* _Page text_:
From Legal Literacy to Legal Capability: Reimagining Pro Bono through Youth Engagement in Social Justice

This interactive session reimagines pro bono by exploring how youth legal capability can be cultivated as a foundation for engaging in social problems and advancing sustainable access to justice. Across many societies, limited legal literacy remains a systemic barrier for young people seeking to navigate legal systems and respond to pressing social issues.

Moving beyond traditional reactive legal aid models, this session examines how pro bono lawyers, educators, and civil society actors can collaborate to build legal capability through school-based justice education and community engagement.

Drawing on diverse initiatives—including ongoing pro bono legal education with pre-teens in Japan, the nationwide empowerment movement sparked by Kodomo Roppo, clinical legal education practices in Asia, and cross-border human rights dialogue projects with high school students—the session explores how empathy, legal reasoning, and civic agency can be integrated.

* _Given information_:
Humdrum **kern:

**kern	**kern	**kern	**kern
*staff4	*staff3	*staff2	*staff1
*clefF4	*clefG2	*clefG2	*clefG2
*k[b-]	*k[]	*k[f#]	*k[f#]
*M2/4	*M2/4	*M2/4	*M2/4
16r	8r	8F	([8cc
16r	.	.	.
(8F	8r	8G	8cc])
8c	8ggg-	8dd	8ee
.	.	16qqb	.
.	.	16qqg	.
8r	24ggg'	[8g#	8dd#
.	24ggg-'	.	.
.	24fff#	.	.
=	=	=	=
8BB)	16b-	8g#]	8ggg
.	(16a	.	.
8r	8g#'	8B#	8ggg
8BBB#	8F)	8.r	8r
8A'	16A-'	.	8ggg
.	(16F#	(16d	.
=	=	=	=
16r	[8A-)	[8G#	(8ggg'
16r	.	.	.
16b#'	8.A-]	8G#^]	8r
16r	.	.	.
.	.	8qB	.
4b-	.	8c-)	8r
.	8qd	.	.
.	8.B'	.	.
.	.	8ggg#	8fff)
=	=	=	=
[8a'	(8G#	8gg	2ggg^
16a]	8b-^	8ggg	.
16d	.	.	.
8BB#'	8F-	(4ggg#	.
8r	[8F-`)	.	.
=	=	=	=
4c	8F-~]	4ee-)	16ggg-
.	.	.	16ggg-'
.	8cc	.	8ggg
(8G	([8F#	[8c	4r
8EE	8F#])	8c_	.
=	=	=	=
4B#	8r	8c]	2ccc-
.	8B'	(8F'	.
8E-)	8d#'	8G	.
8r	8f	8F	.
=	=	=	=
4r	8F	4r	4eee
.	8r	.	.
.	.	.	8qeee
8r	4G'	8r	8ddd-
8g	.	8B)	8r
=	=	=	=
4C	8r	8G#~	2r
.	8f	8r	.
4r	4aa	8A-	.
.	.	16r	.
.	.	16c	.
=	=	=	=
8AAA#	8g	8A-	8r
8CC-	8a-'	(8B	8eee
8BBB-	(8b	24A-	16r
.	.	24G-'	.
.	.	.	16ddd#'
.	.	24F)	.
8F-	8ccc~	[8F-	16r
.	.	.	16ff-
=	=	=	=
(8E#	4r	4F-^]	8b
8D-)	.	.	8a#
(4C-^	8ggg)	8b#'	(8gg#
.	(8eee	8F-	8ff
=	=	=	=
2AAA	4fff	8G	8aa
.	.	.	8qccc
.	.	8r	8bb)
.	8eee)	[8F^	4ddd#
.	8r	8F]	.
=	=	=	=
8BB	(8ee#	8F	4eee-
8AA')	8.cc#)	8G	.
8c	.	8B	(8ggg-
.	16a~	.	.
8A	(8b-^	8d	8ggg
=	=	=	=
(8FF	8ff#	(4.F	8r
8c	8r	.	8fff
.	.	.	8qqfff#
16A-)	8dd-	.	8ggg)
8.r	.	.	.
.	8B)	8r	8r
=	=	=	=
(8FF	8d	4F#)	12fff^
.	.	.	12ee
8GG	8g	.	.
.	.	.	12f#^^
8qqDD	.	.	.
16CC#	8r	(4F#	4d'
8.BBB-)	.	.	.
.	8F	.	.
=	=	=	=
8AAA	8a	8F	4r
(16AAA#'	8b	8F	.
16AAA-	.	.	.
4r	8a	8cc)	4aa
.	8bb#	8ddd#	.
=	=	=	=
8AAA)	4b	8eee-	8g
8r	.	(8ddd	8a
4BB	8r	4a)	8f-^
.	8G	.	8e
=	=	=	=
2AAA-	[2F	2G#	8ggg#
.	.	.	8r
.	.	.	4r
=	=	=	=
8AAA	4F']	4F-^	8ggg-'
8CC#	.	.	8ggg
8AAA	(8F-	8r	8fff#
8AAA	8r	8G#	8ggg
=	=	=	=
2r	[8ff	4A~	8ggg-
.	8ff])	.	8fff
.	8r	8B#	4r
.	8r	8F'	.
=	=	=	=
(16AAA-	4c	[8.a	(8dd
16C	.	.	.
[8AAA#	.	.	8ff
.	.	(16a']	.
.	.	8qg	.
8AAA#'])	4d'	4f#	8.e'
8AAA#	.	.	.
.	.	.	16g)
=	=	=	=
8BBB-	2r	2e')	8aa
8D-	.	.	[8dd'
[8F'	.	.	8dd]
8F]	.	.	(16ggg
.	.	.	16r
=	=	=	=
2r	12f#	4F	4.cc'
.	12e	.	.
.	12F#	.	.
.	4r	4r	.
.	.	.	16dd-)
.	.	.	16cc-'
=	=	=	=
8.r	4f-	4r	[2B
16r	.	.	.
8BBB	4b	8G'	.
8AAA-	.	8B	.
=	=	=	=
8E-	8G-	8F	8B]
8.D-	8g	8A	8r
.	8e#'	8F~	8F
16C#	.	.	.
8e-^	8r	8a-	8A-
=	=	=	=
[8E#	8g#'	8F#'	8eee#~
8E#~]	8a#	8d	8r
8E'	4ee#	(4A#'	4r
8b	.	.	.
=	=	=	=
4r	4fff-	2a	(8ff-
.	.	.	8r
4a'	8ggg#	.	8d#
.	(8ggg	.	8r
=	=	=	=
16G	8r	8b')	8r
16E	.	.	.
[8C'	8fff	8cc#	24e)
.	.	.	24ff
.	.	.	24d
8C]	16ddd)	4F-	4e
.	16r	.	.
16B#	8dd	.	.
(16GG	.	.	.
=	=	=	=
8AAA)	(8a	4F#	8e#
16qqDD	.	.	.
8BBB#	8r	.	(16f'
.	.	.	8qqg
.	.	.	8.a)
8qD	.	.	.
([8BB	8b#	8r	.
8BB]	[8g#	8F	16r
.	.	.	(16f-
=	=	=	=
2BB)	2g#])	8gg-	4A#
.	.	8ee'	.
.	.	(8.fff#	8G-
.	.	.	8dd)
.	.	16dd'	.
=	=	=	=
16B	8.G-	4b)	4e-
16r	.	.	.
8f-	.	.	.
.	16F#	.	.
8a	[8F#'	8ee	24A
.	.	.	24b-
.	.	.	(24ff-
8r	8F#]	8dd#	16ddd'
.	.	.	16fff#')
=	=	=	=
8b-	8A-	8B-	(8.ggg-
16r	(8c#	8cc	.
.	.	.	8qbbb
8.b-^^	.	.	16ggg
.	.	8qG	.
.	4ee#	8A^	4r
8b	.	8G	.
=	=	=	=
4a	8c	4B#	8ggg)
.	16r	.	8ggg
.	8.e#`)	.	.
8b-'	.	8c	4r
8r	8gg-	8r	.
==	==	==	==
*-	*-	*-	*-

* _Work instructions_:
**1)** According to the session description, what remains a systemic barrier for young people seeking to navigate legal systems?
**2)** Does each statement agree with the session description? Answer yes or no for each, quoting the deciding words.
(a) The session builds on traditional reactive legal aid models.
(b) The ongoing pro bono legal education in Japan is with pre-teens.
(c) The cross-border human rights dialogue projects involve university students.
**3)** How might the session description go on? Write its next paragraph.
None of the lines are needed here.

* _Answers below_:
**1)** Limited legal literacy.

**2)**
(a) No: "Moving beyond traditional reactive legal aid models"
(b) Yes: "ongoing pro bono legal education with pre-teens in Japan"
(c) No: "cross-border human rights dialogue projects with high school students"

**3)**
Through an experiential case exercise and structured reflection, participants will examine how legal knowledge, practical reasoning skills, and social awareness enable young people not only to understand injustice, but to engage with it constructively. By shifting the focus toward preventive and capability-based access to justice, the session proposes a scalable and collaborative model for youth legal empowerment across Asia.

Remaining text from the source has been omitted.